Limitation Period — Time limit on initiating an action, claim or complaint. The action may be related to remedy an injury, loss or damage from an act or omission.
In Ontario, these time limits are set out in the Limitations Act, 2002. It came into force in 2004 and was amended in 2006 to permit parties to a business agreement after October 19, 2006 to vary, extend, shorten or suspend the application of the periods fixed by the Limitations Act.
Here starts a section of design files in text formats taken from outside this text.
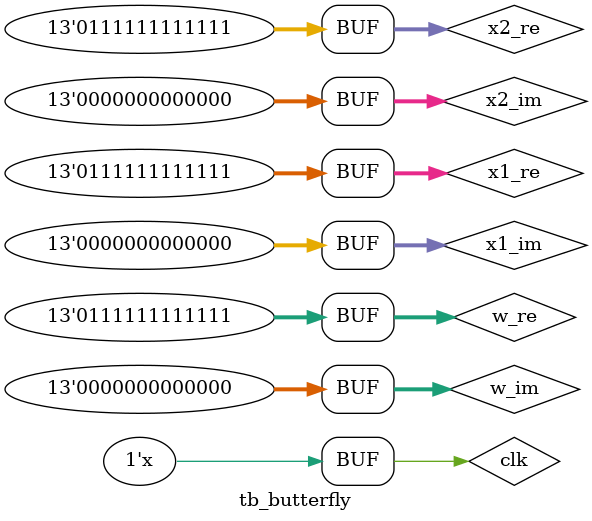
<source format=v>
/********************************************************************/
/*                                                                  */
/* Testbench a butterfly modulhoz (2 pontos FFT).                   */
/*                                                                  */
/********************************************************************/

`timescale 1ns / 1ps

module tb_butterfly;
	/* bemenetek */
	reg clk;
	reg signed [12:0] w_re, w_im, x1_re, x1_im, x2_re, x2_im;

	/* kimenetek */
	wire signed [12:0] y1_re, y1_im, y2_re, y2_im;

	butterfly uut(
		.clk(clk),
		.w_re(w_re),
		.w_im(w_im),
		.x1_re(x1_re),
		.x1_im(x1_im),
		.x2_re(x2_re),
		.x2_im(x2_im),
		.y1_re(y1_re),
		.y1_im(y1_im),
		.y2_re(y2_re),
		.y2_im(y2_im)
	);

	initial begin
		clk=0;
		w_re=13'b0111111111111;
		w_im=13'b0000000000000;
		/* x1=0.25 & x2=0.25  -->  y1=0.25 (b0010000000000) & y2=0 (b0000000000000) */
		x1_re=13'b0010000000000;
		x1_im=13'b0000000000000;
		x2_re=13'b0010000000000;
		x2_im=13'b0000000000000;
		#100
		/* x1=0.5 & x2=-0.25  -->  y1=0.125 (b0001000000000) & y2=0.375 (b0011000000000) */
		x1_re=13'b0100000000000;
		x1_im=13'b0000000000000;
		x2_re=13'b1110000000000;
		x2_im=13'b0000000000000;
		#100
		/* x1=1 & x2=1  -->  y1=1 (b0111111111111) & y2=0 (b0000000000000) */
		x1_re=13'b0111111111111;
		x1_im=13'b0000000000000;
		x2_re=13'b0111111111111;
		x2_im=13'b0000000000000;
	end

always #5 clk<=~clk;

endmodule

</source>
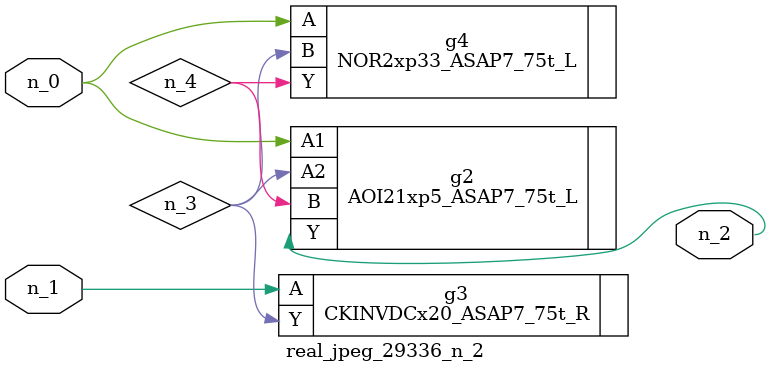
<source format=v>
module real_jpeg_29336_n_2 (n_1, n_0, n_2);

input n_1;
input n_0;

output n_2;

wire n_4;
wire n_3;

AOI21xp5_ASAP7_75t_L g2 ( 
.A1(n_0),
.A2(n_3),
.B(n_4),
.Y(n_2)
);

NOR2xp33_ASAP7_75t_L g4 ( 
.A(n_0),
.B(n_3),
.Y(n_4)
);

CKINVDCx20_ASAP7_75t_R g3 ( 
.A(n_1),
.Y(n_3)
);


endmodule
</source>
Certain claims are not subject to limitation periods. This includes proceedings:
- For a declaration where no consequential relief is sought
- To enforce an order
- To obtain support under the Family Law Act
- To enforce an award under the Arbitration Act, 1991
- By a debtor in possession of collateral to redeem it
- By a creditor in possession of collateral to realize against it
- By the Crown to recover fines, taxes, penalties and interest
- To recover student loans, awards, social assistance recoveries and grants
- For an environmental claim that has not been discovered
Promissory Notes — A Paralegal’s Limitations success story
Paralegal Scott McEachern explains Limitation Periods.
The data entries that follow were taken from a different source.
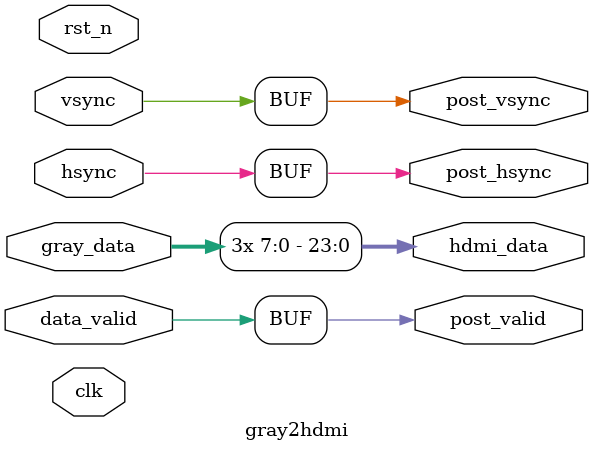
<source format=v>
`timescale 1ns / 1ps
module gray2hdmi(
  input   wire                   clk    , //system clock 50MHz
  input   wire                   rst_n  , //reset, low valid
  
  input   wire                   hsync,
  input   wire                   vsync,
  input   wire                   data_valid,
  input   wire      [7:0]        gray_data,
  
  output  wire                   post_hsync,
  output  wire                   post_vsync,
  output  wire                   post_valid,
  output  wire      [23:0]       hdmi_data
);
assign  post_hsync  =hsync;
assign  post_vsync  =vsync;
assign  post_valid  =data_valid;
assign  hdmi_data   ={3{gray_data}};

endmodule 
</source>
Meady v. Greyhound Canada Transportation Corp., 2008 ONCA 468 (CanLII)
This case also considers the common-law doctrine of special circumstances.
Duchesne v. St-Denis, 2012 ONCA 699 (CanLII),
Court of Appeal found that the Act should not be interpreted as providing that it can only apply to a minor if a litigation guardian has been appointed.
Seguin (Township) v. Hamer, 2014 ONCA 108
Ontario Court of Appeal found it unnecessary to consider whether a counter-application to dismiss a Township’s injunction appeal was statute-barred by a limitation period. The appeal was allowed on its merit.
At the heart of that case: the right to feed bears — by hand.